Amanda Lepore’s memoir, ‘Doll Parts,’ chronicles her tumultuous beginnings to becoming an LGBTQ+ icon.
Amanda Lepore’s childhood was far from the glitz and glamour that surrounds her today. Growing up, Amanda was bullied for being different from all her peers because although she was born a boy, her internal identity was female.
In her teens, Amanda started taking hormone therapy and underwent gender reassignment surgery that was paid for by her boyfriend’s father. She fled New Jersey and became a fixture on the New York City club scene in the early ’90s with the likes of Kabuki Starshine, Richie Rich, and Michael Alig (whose rise and fall was made into the feature film Party Monster). After meeting photographer David LaChapelle, Amanda Lepore became his muse, appearing in his cheeky, colorful photographs including the Amanda as Marilyn and Amanda as Andy Warhol’s Liz Taylor in his After Pop series.

▸ PROBLEMS TO WORK ON
**1.** Answer these questions from the Amanda Lepore passage:
(a) Who paid for Amanda Lepore's gender reassignment surgery?
(b) Which state did she flee?
(c) Which photographer did she become a muse for?
**2.** Reproduce word for word the part of the Amanda Lepore passage starting with "Amanda Lepore’s memoir, ‘Doll" and going on through "identity was female.".
**3.** Resume the account of Amanda Lepore's life after its final sentence.
The records have no connection to the Amanda Lepore passage.

▸ EXTRACTED INFORMATION
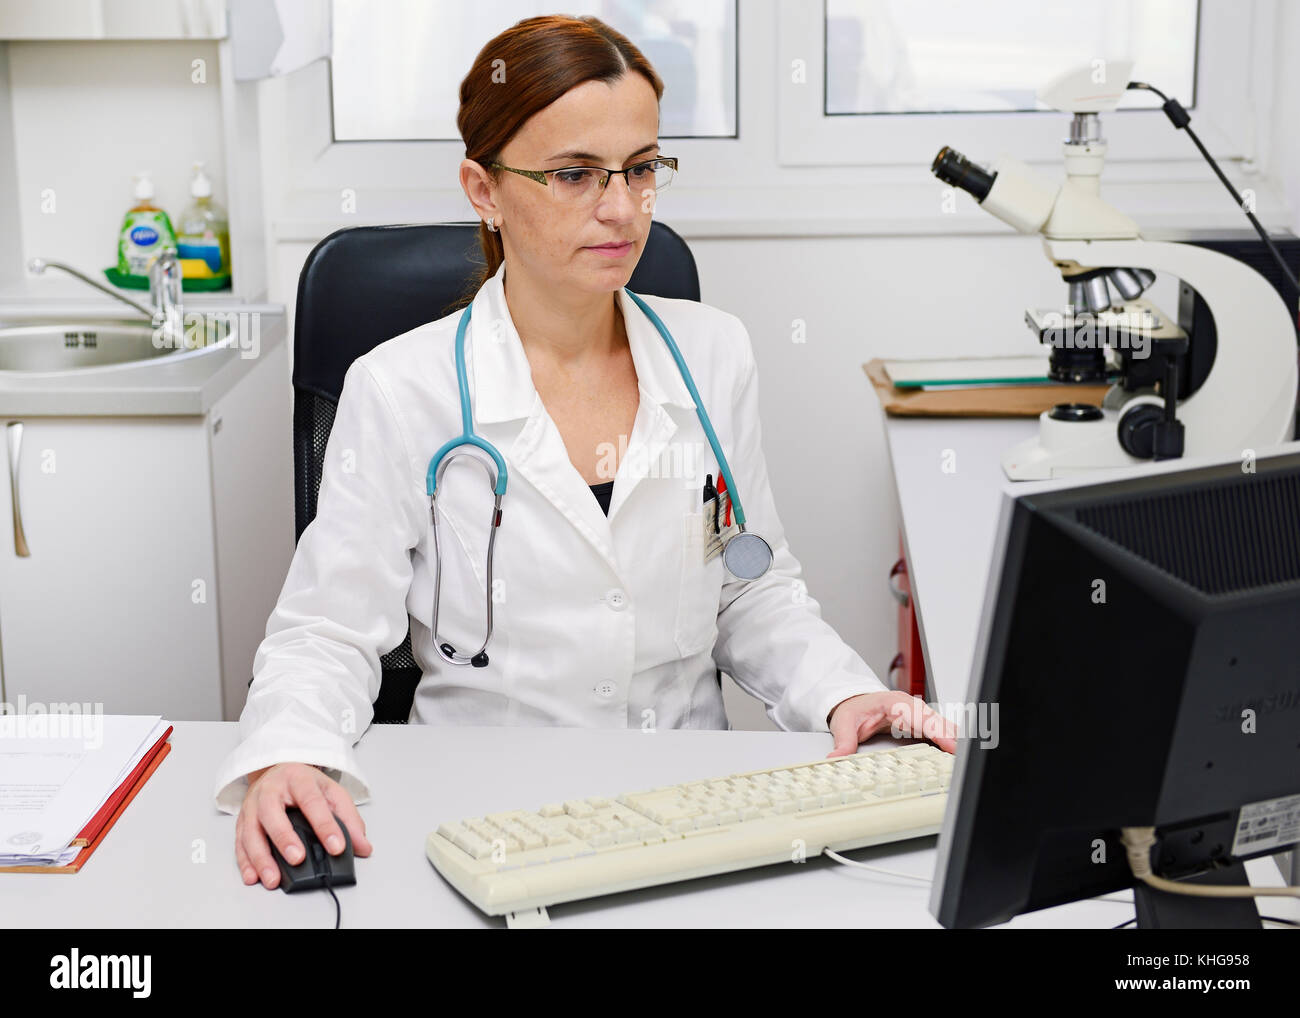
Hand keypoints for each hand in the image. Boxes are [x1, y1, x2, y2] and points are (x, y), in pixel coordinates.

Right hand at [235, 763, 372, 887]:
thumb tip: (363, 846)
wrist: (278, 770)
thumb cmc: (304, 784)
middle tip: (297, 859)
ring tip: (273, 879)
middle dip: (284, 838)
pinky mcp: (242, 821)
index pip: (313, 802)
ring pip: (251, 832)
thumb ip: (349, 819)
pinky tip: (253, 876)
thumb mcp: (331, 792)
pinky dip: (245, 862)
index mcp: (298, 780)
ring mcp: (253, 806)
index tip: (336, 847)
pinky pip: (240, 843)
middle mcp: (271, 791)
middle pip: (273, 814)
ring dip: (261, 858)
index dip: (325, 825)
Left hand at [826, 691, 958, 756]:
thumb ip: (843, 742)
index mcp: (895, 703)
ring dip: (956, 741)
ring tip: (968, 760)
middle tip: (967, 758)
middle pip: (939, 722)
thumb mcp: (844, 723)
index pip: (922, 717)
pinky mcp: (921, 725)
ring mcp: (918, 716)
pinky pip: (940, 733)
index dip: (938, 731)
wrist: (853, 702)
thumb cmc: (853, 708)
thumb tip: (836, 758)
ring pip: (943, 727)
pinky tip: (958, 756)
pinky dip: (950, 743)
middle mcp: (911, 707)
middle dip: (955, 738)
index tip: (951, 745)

▸ ANSWERS BY ITEM NUMBER
**1.**
(a) Her boyfriend's father.
(b) New Jersey.
(c) David LaChapelle.

**2.**
Amanda Lepore’s memoir, ‘Doll Parts,’ chronicles her tumultuous beginnings to becoming an LGBTQ+ icon.
Amanda Lepore’s childhood was far from the glitz and glamour that surrounds her today. Growing up, Amanda was bullied for being different from all her peers because although she was born a boy, her internal identity was female.

**3.**
Lepore has branched out from model/muse to become a singer and performer. She also has a limited-edition perfume and a line of cosmetics, and fashion designer Jason Wu designed a doll after her to benefit AIDS charities. She has had cameos in music videos for Elton John, Grace Jones and The Dandy Warhols. Lepore recently released her memoir, appropriately titled Doll Parts. In an interview for Crixeo, she told me about the book-writing experience, her artistic sensibilities and her secrets to a fulfilling life and a long-lasting career.
Before reading your book, I didn’t realize how funny you are! You have this dry sense of humor that really leaps off the page. Were you always this funny? How has your sense of humor developed over time?
Thank you! I have always loved to laugh and have fun. It is just who I am. A lot of people are always surprised. I guess it’s just not something they expect.
What was the process of writing your memoir?
I worked with a NY-based writer, Thomas Flannery, on Doll Parts. We spent months going through my life story, doing interviews, etc.
When I look at pictures that David LaChapelle and other photographers take of you, I see two artists (you and the photographer) collaborating to create a work of art. Do you see yourself as an artist? Why or why not?
Thank you! I spend a lot of time on my look, and have my own vision on what I like and what I do not like, creating my own outfits, accessories, etc. and making music and performing. I guess you could consider me an artist.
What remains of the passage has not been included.